Tareas requeridas »
• A. Actualiza el pasaje del texto extraído que va de "Protestan y protestan" a "con los desahuciados?", reemplazando "Cáritas" por "sus comedores sociales".
• B. Según el texto extraído, ¿en qué época anterior ya sucedió la persecución a la Iglesia?

Texto extraído »
◆ ◆ ◆
Protestan y protestan las injusticias de los de derecha, y con razón, porque también las han cometido y las cometen, pero, subidos ellos al poder hacen lo mismo y más. Emplean la misma dictadura y con más rigor. Y dirigen sus miradas, sobre todo, a la Iglesia, que es la que le molesta. ¿Por qué ocurre esto? ¿Acaso no es la Iglesia la que está al lado de los pobres y a través de Cáritas los socorre? ¿Son ellos los que están atendiendo a mucho indigentes y marginados que andan por la calle? ¿A dónde van a comer la gente de la izquierdas, los pobres y los que se han quedado sin nada, sean de derecha o izquierda? ¿Qué hacen ellos con los desahuciados? 

Luego, ¿por qué tanto perseguir a la Iglesia? Esto ya sucedió en la república y vuelve a suceder ahora. Tienen miedo a la Iglesia y quieren intentar enterrarla para que no les prohiba hacer lo que tienen entre ceja y ceja, imponer sus principios, sus criterios, sus ideas, que no son otras que manejar y dirigir. Son, diría, dictadores por naturaleza e ideología. Vamos camino de convertirnos, si las urnas no dan un vuelco, en compañeros de venezolanos, cubanos y otros.

¿Sus proyectos? Quita la religión de las escuelas; quitar la misa de los domingos en televisión. Les importa poco todas esas personas, pobres, enfermas o no, que ven la misa por televisión. Segundo, desaparecer toda reflexión sobre moral, buenas costumbres, justicia, fraternidad y amor desde la fe, sobre todo de la Iglesia. Y tercero, irse cargado todo aquello que hable de verdadera justicia, de misericordia y de fe. Los próximo seremos nosotros, nos cerraran los blogs católicos o nos impedirán proclamar nuestra fe, pero se darán cuenta que no podrán hacerlo, porque la fe va dentro de nosotros y se proclama con la vida. Quizás el testimonio más grande sea el entregarla.
◆ ◆ ◆
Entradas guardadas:

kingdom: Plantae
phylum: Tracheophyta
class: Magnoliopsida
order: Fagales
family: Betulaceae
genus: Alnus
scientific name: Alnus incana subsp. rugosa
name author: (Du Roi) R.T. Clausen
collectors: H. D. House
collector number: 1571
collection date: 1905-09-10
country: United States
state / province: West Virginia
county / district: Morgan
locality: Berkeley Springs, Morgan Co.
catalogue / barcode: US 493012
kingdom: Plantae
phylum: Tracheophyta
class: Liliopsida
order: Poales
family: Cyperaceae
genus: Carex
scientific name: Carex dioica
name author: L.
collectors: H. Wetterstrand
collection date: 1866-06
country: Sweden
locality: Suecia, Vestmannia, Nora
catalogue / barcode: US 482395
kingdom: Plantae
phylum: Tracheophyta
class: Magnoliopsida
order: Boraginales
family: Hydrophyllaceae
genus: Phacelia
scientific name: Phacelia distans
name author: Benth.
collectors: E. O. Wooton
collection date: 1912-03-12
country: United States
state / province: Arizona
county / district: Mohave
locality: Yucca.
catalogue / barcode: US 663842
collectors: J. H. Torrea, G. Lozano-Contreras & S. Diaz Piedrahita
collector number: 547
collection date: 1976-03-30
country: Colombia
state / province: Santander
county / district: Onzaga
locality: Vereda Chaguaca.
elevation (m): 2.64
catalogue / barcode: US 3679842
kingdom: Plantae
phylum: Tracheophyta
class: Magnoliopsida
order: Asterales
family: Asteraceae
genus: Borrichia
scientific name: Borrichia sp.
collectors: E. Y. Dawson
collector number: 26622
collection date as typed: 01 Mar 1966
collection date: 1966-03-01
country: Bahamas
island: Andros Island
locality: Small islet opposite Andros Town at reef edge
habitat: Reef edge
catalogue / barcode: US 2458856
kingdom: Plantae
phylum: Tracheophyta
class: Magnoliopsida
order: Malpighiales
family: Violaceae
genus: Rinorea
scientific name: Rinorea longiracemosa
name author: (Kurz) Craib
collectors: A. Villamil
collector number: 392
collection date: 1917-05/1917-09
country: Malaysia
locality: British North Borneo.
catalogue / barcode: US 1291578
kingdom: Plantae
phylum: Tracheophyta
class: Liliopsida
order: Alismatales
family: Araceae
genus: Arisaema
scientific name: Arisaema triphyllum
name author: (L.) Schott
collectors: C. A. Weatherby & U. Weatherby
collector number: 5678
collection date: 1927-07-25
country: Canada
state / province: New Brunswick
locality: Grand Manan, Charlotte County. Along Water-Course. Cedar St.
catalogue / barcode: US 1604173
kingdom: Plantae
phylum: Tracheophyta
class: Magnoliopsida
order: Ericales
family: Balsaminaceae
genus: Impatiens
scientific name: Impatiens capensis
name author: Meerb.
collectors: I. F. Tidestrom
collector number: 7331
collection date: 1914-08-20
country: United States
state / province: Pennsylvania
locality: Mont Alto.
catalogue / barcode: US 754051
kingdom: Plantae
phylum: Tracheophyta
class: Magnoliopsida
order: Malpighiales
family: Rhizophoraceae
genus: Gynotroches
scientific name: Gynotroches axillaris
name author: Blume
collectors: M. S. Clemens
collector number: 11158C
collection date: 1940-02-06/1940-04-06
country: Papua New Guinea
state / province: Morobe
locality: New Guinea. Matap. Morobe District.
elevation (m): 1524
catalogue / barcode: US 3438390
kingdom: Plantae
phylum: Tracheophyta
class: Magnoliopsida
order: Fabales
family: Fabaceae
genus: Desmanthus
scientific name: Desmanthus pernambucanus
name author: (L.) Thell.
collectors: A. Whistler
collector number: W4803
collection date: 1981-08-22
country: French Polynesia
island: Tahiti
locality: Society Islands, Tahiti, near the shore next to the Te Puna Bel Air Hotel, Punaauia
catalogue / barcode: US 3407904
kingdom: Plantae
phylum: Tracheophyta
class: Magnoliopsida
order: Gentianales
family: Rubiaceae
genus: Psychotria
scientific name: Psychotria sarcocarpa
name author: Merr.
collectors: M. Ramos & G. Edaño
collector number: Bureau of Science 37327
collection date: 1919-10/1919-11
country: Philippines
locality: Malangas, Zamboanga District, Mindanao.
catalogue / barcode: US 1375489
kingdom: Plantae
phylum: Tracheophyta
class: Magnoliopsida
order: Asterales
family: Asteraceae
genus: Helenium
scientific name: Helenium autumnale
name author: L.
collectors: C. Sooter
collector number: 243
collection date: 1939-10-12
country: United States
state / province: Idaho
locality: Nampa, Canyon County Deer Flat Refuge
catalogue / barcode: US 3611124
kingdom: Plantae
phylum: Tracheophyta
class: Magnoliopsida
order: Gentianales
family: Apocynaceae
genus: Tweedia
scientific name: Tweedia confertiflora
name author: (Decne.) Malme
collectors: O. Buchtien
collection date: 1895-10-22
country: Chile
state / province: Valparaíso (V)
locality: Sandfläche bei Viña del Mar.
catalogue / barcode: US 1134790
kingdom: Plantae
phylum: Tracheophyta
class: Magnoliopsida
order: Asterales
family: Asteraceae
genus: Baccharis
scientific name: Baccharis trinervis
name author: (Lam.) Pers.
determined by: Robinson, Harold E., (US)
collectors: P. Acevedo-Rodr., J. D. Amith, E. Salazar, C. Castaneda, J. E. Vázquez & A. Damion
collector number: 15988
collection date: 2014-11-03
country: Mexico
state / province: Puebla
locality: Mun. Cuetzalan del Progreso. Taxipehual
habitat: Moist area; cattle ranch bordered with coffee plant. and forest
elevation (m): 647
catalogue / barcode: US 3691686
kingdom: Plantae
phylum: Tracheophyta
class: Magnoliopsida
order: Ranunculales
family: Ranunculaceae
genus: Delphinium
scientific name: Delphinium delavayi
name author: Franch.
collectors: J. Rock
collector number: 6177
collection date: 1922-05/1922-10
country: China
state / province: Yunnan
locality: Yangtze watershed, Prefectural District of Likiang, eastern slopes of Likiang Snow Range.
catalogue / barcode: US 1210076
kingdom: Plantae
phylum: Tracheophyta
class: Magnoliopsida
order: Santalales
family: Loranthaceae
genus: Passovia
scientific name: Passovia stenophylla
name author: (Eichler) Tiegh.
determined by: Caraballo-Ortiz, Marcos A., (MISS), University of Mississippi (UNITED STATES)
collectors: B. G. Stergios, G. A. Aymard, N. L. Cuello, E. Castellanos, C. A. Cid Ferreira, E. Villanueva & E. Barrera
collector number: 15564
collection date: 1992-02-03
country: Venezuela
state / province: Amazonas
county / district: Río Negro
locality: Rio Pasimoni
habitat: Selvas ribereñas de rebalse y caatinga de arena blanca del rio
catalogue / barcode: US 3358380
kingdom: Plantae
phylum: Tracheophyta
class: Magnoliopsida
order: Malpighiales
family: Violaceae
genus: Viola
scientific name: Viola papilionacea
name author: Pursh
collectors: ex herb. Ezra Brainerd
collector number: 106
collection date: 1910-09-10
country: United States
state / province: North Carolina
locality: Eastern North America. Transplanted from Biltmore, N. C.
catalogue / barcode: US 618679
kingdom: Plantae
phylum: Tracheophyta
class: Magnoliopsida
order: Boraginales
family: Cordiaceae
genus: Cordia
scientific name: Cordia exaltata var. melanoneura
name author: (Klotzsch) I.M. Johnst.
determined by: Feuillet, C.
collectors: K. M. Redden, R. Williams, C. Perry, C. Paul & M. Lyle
◆ ◆ ◆
Resultados en orden »
• A.
Protestan y protestan las injusticias de los de derecha, y con razón, porque también las han cometido y las cometen, pero, subidos ellos al poder hacen lo mismo y más. Emplean la misma dictadura y con más rigor. Y dirigen sus miradas, sobre todo, a la Iglesia, que es la que le molesta. ¿Por qué ocurre esto? ¿Acaso no es la Iglesia la que está al lado de los pobres y a través de sus comedores sociales los socorre? ¿Son ellos los que están atendiendo a mucho indigentes y marginados que andan por la calle? ¿A dónde van a comer la gente de la izquierdas, los pobres y los que se han quedado sin nada, sean de derecha o izquierda? ¿Qué hacen ellos con los desahuciados?

• B. En la república.